● Problem to solve: Exactly reproduce the lines beginning with the line that includes "- Draudimas naudoti</span>" and ending with the last line of the data.

● Data section:

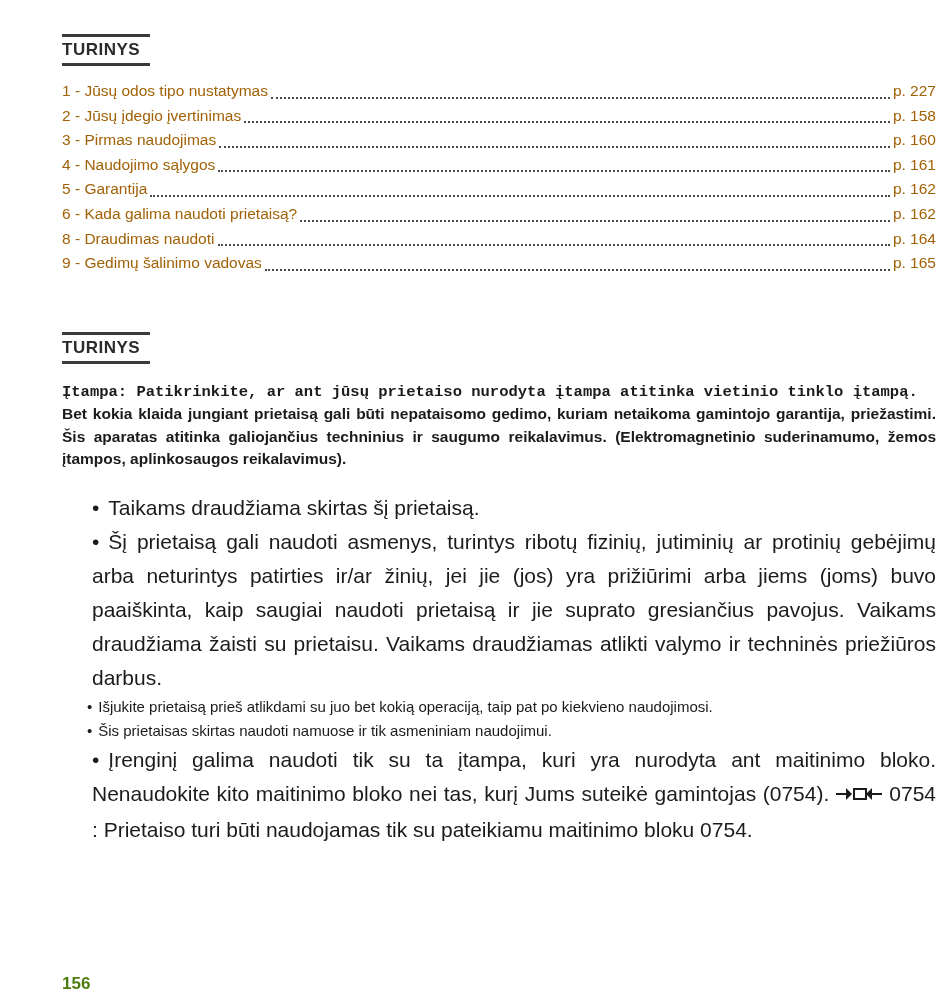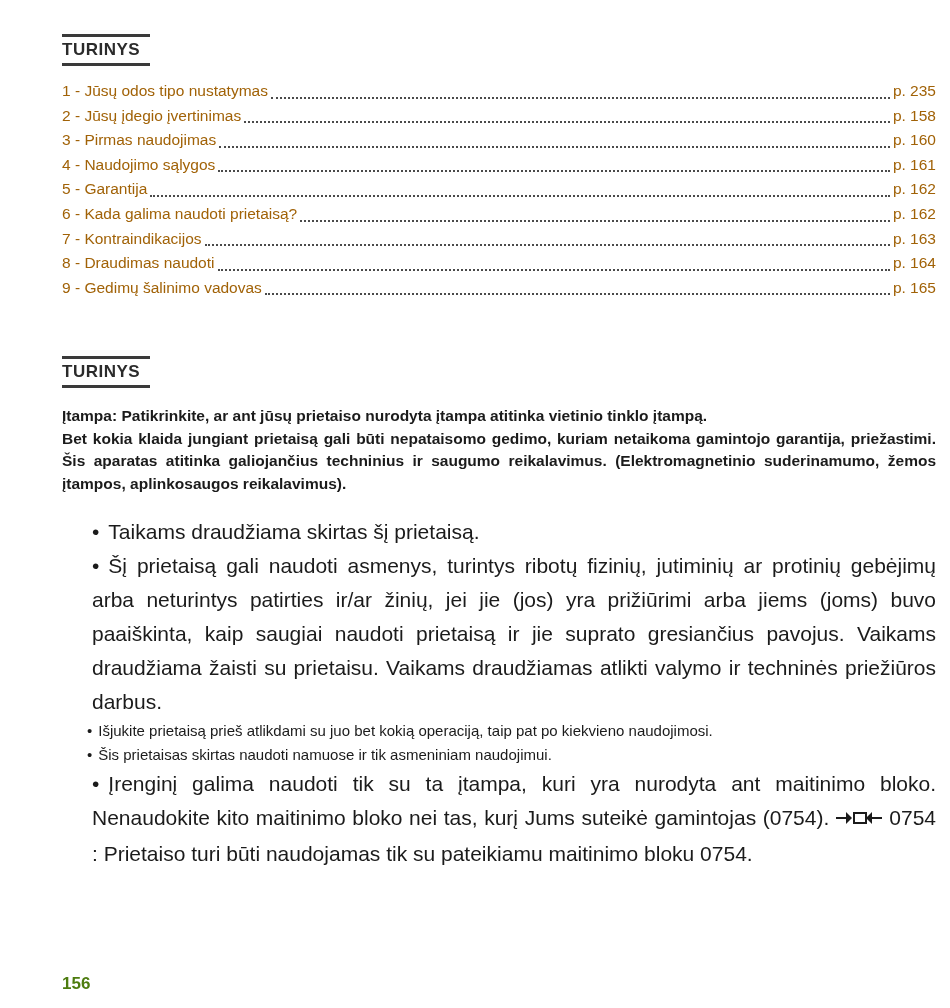--- a/index.html
+++ b/index.html
@@ -44,21 +44,21 @@
   .toc-page { white-space: nowrap; }
   
   .safety-section { margin-top: 56px; }
   .safety-intro {
     margin-top: 17px;
     font-size: 15.5px;
     font-weight: bold;
     line-height: 22.5px;
     color: #1b1b1b;
   }
-  .safety-intro .intro-line1 { display: block; }
+  .safety-intro .intro-line1 { display: block; font-family: Liberation Mono, monospace; }
   .safety-intro .intro-rest { display: block; text-align: justify; }
   .big-bullet {
     font-size: 21px;
     line-height: 34px;
     color: #1b1b1b;
     padding-left: 30px;
     text-align: justify;
   }
   .big-bullet.first-line { text-align: left; margin-top: 20px; }
   .bullet-glyph { margin-right: 9px; }
@@ -88,21 +88,21 @@
 
 <div class="page">
 
   <section>
     <h2 class="section-heading">TURINYS</h2>
 
     <div class="toc-list">
       <div class="toc-row">
         <span class="toc-title">1 - Jūsų odos tipo nustatymas</span>
         <span class="toc-dots"></span>
-        <span class="toc-page">p. 235</span>
+        <span class="toc-page">p. 227</span>
       </div>
       <div class="toc-row">
         <span class="toc-title">2 - Jūsų įdegio įvertinimas</span>
         <span class="toc-dots"></span>
         <span class="toc-page">p. 158</span>
       </div>
       <div class="toc-row">
         <span class="toc-title">3 - Pirmas naudojimas</span>
         <span class="toc-dots"></span>
         <span class="toc-page">p. 160</span>
@@ -114,25 +114,20 @@
       </div>
       <div class="toc-row">
         <span class="toc-title">5 - Garantija</span>
         <span class="toc-dots"></span>
         <span class="toc-page">p. 162</span>
       </div>
       <div class="toc-row">
         <span class="toc-title">6 - Kada galima naudoti prietaisą?</span>
         <span class="toc-dots"></span>
         <span class="toc-page">p. 162</span>
-      </div>
-      <div class="toc-row">
-        <span class="toc-title">7 - Kontraindikacijos</span>
-        <span class="toc-dots"></span>
-        <span class="toc-page">p. 163</span>
       </div>
       <div class="toc-row">
         <span class="toc-title">8 - Draudimas naudoti</span>
         <span class="toc-dots"></span>
         <span class="toc-page">p. 164</span>
       </div>
       <div class="toc-row">
         <span class="toc-title">9 - Gedimų šalinimo vadovas</span>
         <span class="toc-dots"></span>
         <span class="toc-page">p. 165</span>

● Written answer:
         <span class="toc-title">8 - Draudimas naudoti</span>
         <span class="toc-dots"></span>
         <span class="toc-page">p. 164</span>
       </div>
       <div class="toc-row">
         <span class="toc-title">9 - Gedimų šalinimo vadovas</span>
         <span class="toc-dots"></span>
         <span class="toc-page">p. 165</span>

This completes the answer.